Theme: Geographic stereotypes
Subject Article: "Forget What You’ve Heard, Houston Really Does Have Zoning (Sort Of)."
Other Links: 1. "No Old Maps Actually Say 'Here Be Dragons'."
2. "Houston, New York Has a Problem: The southern city welcomes the middle class; heavily regulated and expensive Gotham drives it away."
3. "Debunking Texas Exceptionalism."
4. "The Shapes of Cities."
Postscript: Unfortunately, ideological thinking drives a lot of academic inquiry. Density is good. Sprawl is bad. Deregulation is good. Big government is bad. The facts are made to fit an a priori conclusion. The author over-interprets the data. I'm most sensitive to the use of normative geographies. Houston's lack of zoning doesn't make the city exceptional. What makes the metro so active to the middle class? Sprawl. Density bad. Sprawl good. See what I mean?
1 comment:
The condo building seems like a good example of the somewhat free market at work. What we have is a location that is in extremely high demand. Big old mansions mixed with very new mansions built by tearing down smaller housing.
The ruling wasn't that the high rise couldn't be built. It was acknowledging that the nature of the building would slightly hurt the other properties. Both sets of property owners are still allowed to have their property.
How would zoning change this? If zoned to allow for such a building, their would be no compensation available for damage to other properties. If wasn't allowed, where would the new housing go? This area is in high demand and few if any locations available for such a property.
And this is where the talk of ideologies comes into place. The biggest one here is that the people in the neighborhood should be allowed to dictate how their neighborhood exists.
Why is this? What does society gain from this? It's not a static world. As the world changes, neighborhoods should change.

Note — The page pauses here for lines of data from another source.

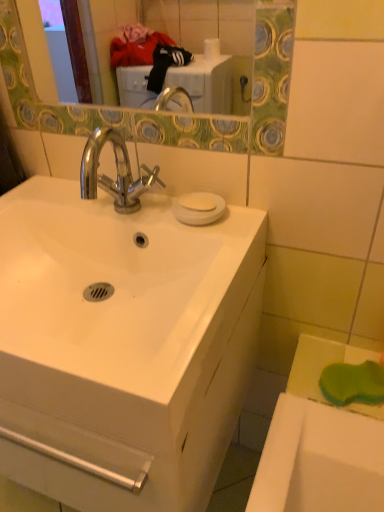
At what (x,y) coordinates should I click in order to perform the action: click on vacant area situated to the left side of white matte soap at upper center. Please return your answer as a coordinate pair (x, y). The image size is (384, 512). Looking at the image, I should click on (143, 206).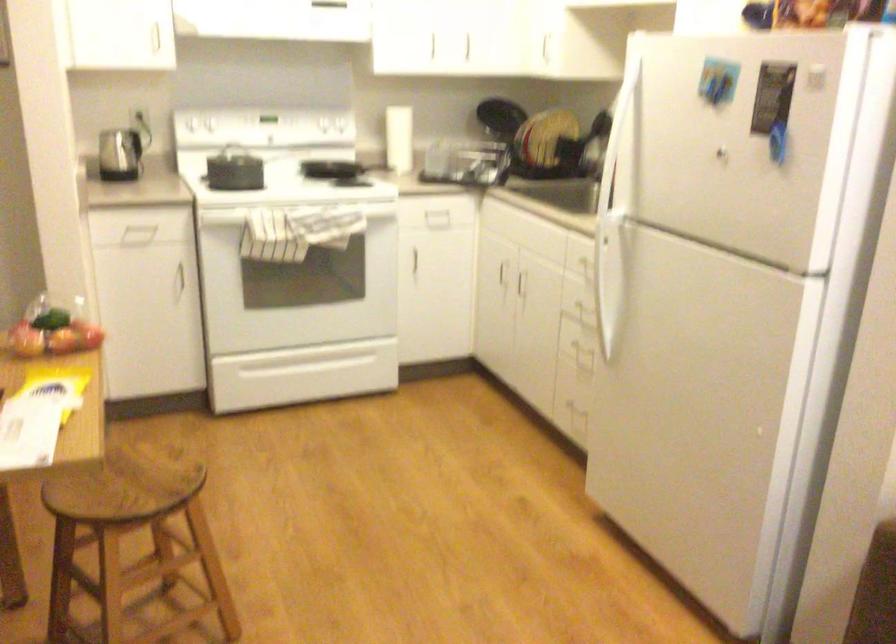
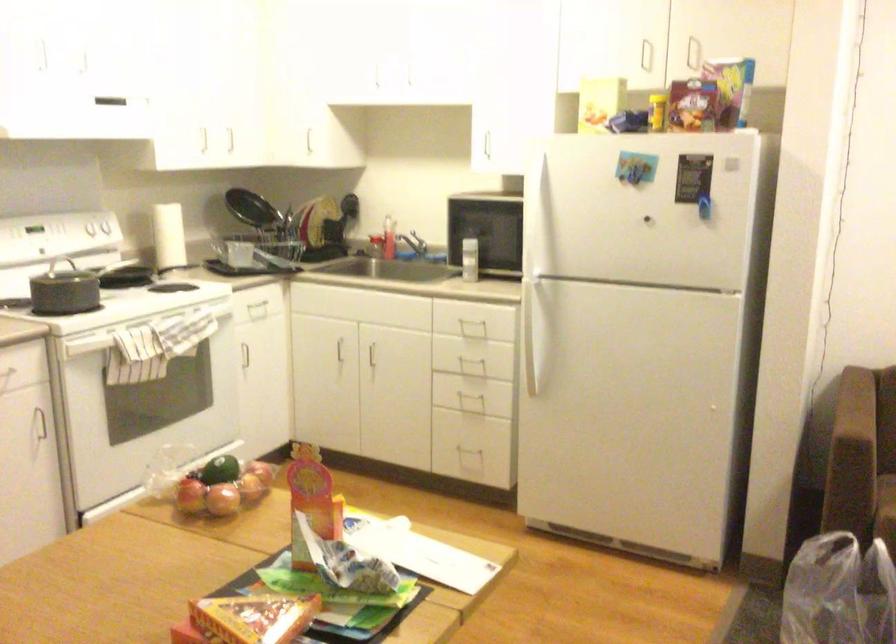
Question: I am providing you with two images of the same scene from different viewpoints. Please identify which objects are invisible in image2.

Choices:
 (A) white stein handle
 (B) white stove knob
 (C) oven door handle
 (D) paper towel roll

Answer: (D)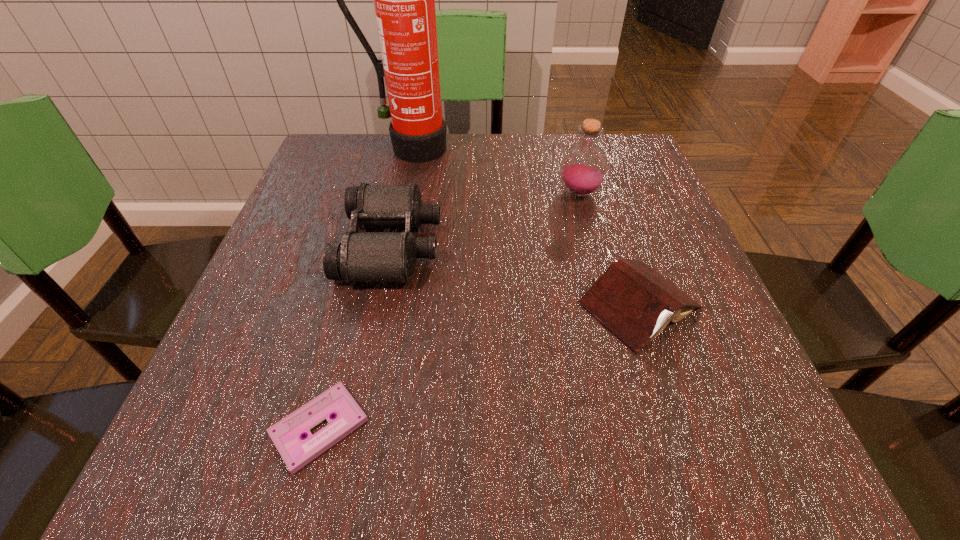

Most importantly in terms of preconceptions that we should take on is the idea of planning and zoning working. Does it really work all that well? I don't know but I can think of all sorts of planning cases that have gone wrong. One neighborhood the planners slate for development, like east downtown of Minneapolis, goes no where for decades despite planning for it. In the meantime, neighborhoods that weren't planned to have more density, like NeHe ( Near Hennipen ) take off.
Or what of the case of Woodbury MN that back in the 70s / 80s, planned for large growth. They built out infrastructure, the growth didn't occur for another generation, and in the meantime current taxpayers were saddled with debt.
How much of a difference does planning really make? If Houston doesn't look much different than any other city doesn't that speak to how little of a difference zoning is making? After via regulatory capture, developers are bound to build where they most want to in the end, no? Maybe the real Houston story isn't that there isn't a silver bullet but that zoning is sort of planning theater ( a la the TSA's security theater ). It makes us feel good but really accomplishes bupkiss.